For a long time there was a deep blackness that swallowed me whole. I woke up to a room full of EMTs, paramedics, and firefighters. Jeff was sitting on the edge of the bed. He was holding my hand and telling me how much he loved me
“You can’t die on me, We need to spend our lives together,” he kept telling me.
A Case of Brain Scrambling UTI
“What happened?” One of the paramedics asked me.
“I’m pretty sure I have a really bad UTI. All of a sudden I just started getting chills and shivering. Right away I could tell that I had a fever. I can tell that it’s climbing. Then, while I was playing Monopoly with my boyfriend I started to get really dizzy”. As I spoke my words were slurring. I started saying some random stuff about Superman and Batman. When I realized I was making no sense I caught myself and apologized.

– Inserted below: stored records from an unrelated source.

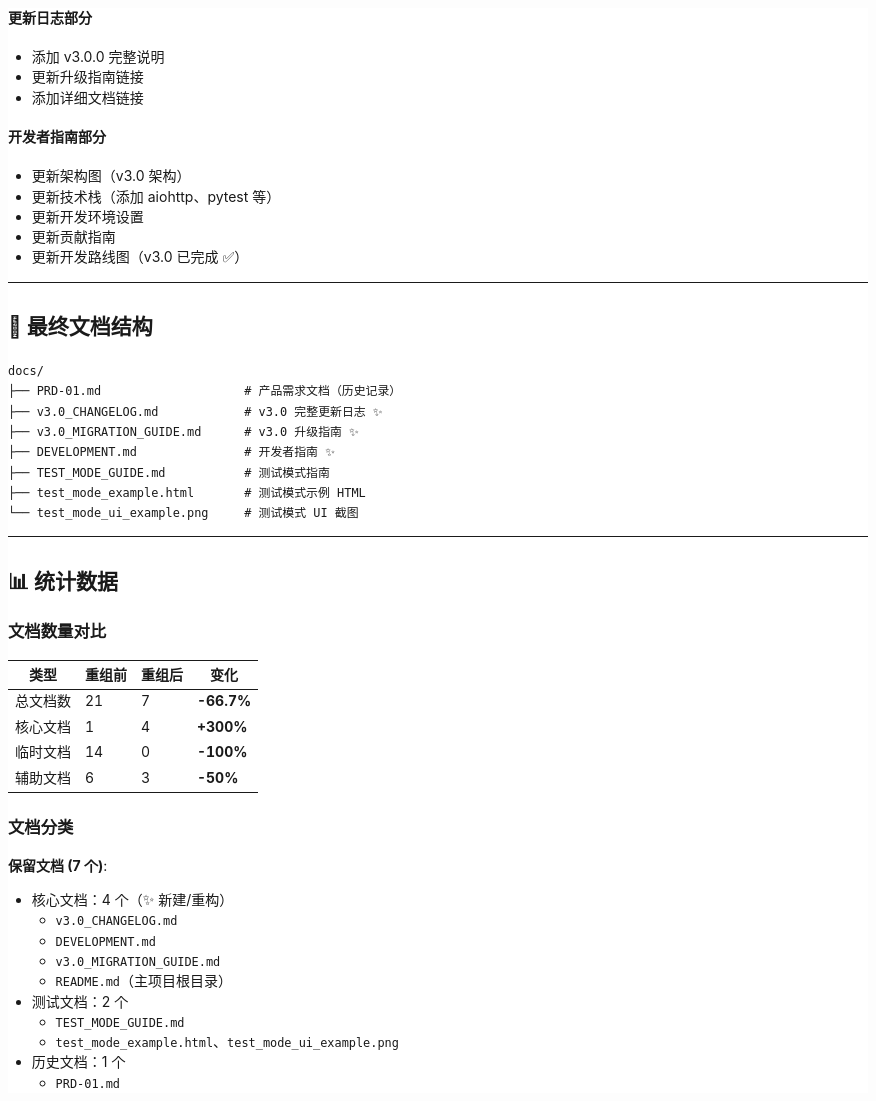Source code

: #### 更新日志部分
- 添加 v3.0.0 完整说明
- 更新升级指南链接
- 添加详细文档链接

#### 开发者指南部分
- 更新架构图（v3.0 架构）
- 更新技术栈（添加 aiohttp、pytest 等）
- 更新开发环境设置
- 更新贡献指南
- 更新开发路线图（v3.0 已完成 ✅）

---

## 📂 最终文档结构

```
docs/
├── PRD-01.md                    # 产品需求文档（历史记录）
├── v3.0_CHANGELOG.md            # v3.0 完整更新日志 ✨
├── v3.0_MIGRATION_GUIDE.md      # v3.0 升级指南 ✨
├── DEVELOPMENT.md               # 开发者指南 ✨
├── TEST_MODE_GUIDE.md           # 测试模式指南
├── test_mode_example.html       # 测试模式示例 HTML
└── test_mode_ui_example.png     # 测试模式 UI 截图
```

---

## 📊 统计数据

### 文档数量对比

| 类型 | 重组前 | 重组后 | 变化 |
|------|--------|--------|------|
| 总文档数 | 21 | 7 | **-66.7%** |
| 核心文档 | 1 | 4 | **+300%** |
| 临时文档 | 14 | 0 | **-100%** |
| 辅助文档 | 6 | 3 | **-50%** |

### 文档分类

**保留文档 (7 个)**:
- 核心文档：4 个（✨ 新建/重构）
  - `v3.0_CHANGELOG.md`
  - `DEVELOPMENT.md`
  - `v3.0_MIGRATION_GUIDE.md`
  - `README.md`（主项目根目录）
- 测试文档：2 个
  - `TEST_MODE_GUIDE.md`
  - `test_mode_example.html`、`test_mode_ui_example.png`
- 历史文档：1 个
  - `PRD-01.md`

“It’s ok, it’s the UTI, it messes with your brain too,” the paramedic explained to me as he felt my pulse. “Your pulse is in the 150s, that is way too fast, I think you may be septic.”
If I hadn’t felt so sick, I would have laughed,” like that wasn’t blatantly obvious.

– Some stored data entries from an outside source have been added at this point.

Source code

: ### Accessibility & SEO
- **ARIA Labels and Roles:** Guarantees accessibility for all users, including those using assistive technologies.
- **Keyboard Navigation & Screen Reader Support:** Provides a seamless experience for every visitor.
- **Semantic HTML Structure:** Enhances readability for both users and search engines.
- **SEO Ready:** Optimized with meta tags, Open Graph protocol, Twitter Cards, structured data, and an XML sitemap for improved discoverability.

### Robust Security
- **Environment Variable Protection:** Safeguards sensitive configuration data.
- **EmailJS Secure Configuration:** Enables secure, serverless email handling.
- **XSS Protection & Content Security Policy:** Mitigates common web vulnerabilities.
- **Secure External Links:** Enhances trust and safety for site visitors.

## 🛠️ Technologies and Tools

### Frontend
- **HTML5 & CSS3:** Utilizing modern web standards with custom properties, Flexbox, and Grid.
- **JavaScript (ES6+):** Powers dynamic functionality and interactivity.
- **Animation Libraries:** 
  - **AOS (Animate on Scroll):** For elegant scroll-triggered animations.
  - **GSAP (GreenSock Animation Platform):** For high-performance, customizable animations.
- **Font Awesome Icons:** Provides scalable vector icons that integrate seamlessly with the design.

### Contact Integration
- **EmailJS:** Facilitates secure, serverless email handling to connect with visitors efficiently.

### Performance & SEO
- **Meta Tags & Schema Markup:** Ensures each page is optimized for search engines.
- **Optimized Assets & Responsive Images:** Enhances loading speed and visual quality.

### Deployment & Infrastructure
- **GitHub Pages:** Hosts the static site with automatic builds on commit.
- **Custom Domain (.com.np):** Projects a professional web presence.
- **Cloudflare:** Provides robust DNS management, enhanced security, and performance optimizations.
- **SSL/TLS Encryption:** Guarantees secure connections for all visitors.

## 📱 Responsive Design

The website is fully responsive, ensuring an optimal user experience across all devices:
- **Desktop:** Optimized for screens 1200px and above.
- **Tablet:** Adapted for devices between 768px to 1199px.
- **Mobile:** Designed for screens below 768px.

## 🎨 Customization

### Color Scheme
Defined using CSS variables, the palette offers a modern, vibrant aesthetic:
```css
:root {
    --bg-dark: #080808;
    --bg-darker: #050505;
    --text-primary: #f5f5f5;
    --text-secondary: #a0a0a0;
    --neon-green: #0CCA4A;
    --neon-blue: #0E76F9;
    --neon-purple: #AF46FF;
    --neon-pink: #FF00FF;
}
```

Jeff moved my IV pole so that it was in between the stretcher and my bed. Then handed me my G-tube drainage bag to hold onto, before picking me up out of bed and carrying me over to the stretcher.
Dying to See Jeff Again
“Royal treatment, I see,” one of the firefighters said. He was helping the paramedics. In his arms, he had all of my IV bags and the feeding tube bag along with their pumps. He was trying to hook them all on their flimsy collapsible IV pole.
“Only the best for my Becca,” Jeff told him.
I gave him a long hug before EMS rolled me out the door and into the waiting ambulance. If I was dying, which was a major possibility, I needed him to know how much I loved and appreciated him before they took me away.
Driving Lights and Sirens To the Hospital
While we were in the ambulance, they took my temperature, my blood pressure, and oxygen levels. When I saw the numbers, I knew they weren’t happy ones. They were confirming my suspicions that the UTI had hit my bloodstream and was now systemic. Dying terrified me, but as I lay back on the stretcher with the heart monitor going off and the ambulance driving me with lights and sirens to the hospital, it was all I could think about. My hands were trying to grip onto life, but it was getting hard to hold on.
The paramedic in the back with me switched out my nasal cannula for 5 L of oxygen through a mask. The heart monitor kept screaming out alarms. Even laying down my normal heart rate was usually about 110 to 120. In the back of the ambulance, it was in the 160s to 170s.
Dying is Not Allowed in the Ambulance
They didn’t even bother trying to put an IV in me. I already had a port running fluids. They were more interested in racing me to the hospital as fast as they could, they were worried about me dying in their ambulance. Besides, by now the two local ambulance companies knew me. They knew that I had no peripheral access left. My peripheral veins were all used up and scarred. Years of going in and out of the hospital since the age of ten will do that to you.
Calling in Report
I listened when the paramedic in the back with me call in report to the hospital.
“We are inbound to your facility with a 26-year-old repeat two-six-year old whose chief complaint is possible UTI, we are calling this in as a sepsis alert. Repeat this is a sepsis alert. Vitals are as follows: rectal temp of 105.2, blood pressure of 77/43, oxygen level 82% ” on 5 Liters”
“Sepsis alert initiated, trauma room one on arrival”
“Copy that.”
Trauma Room One at Berkshire Medical Center
A team of doctors, nurses, and aides were waiting for me when the paramedics rolled me into the ER. They brought me right into the Trauma Room. A room reserved for the sickest of patients. the ones who were on the verge of dying. They began working on me immediately. Like in the ambulance, their heart monitor would not stop beeping out notes of panic in response to my crashing vital signs.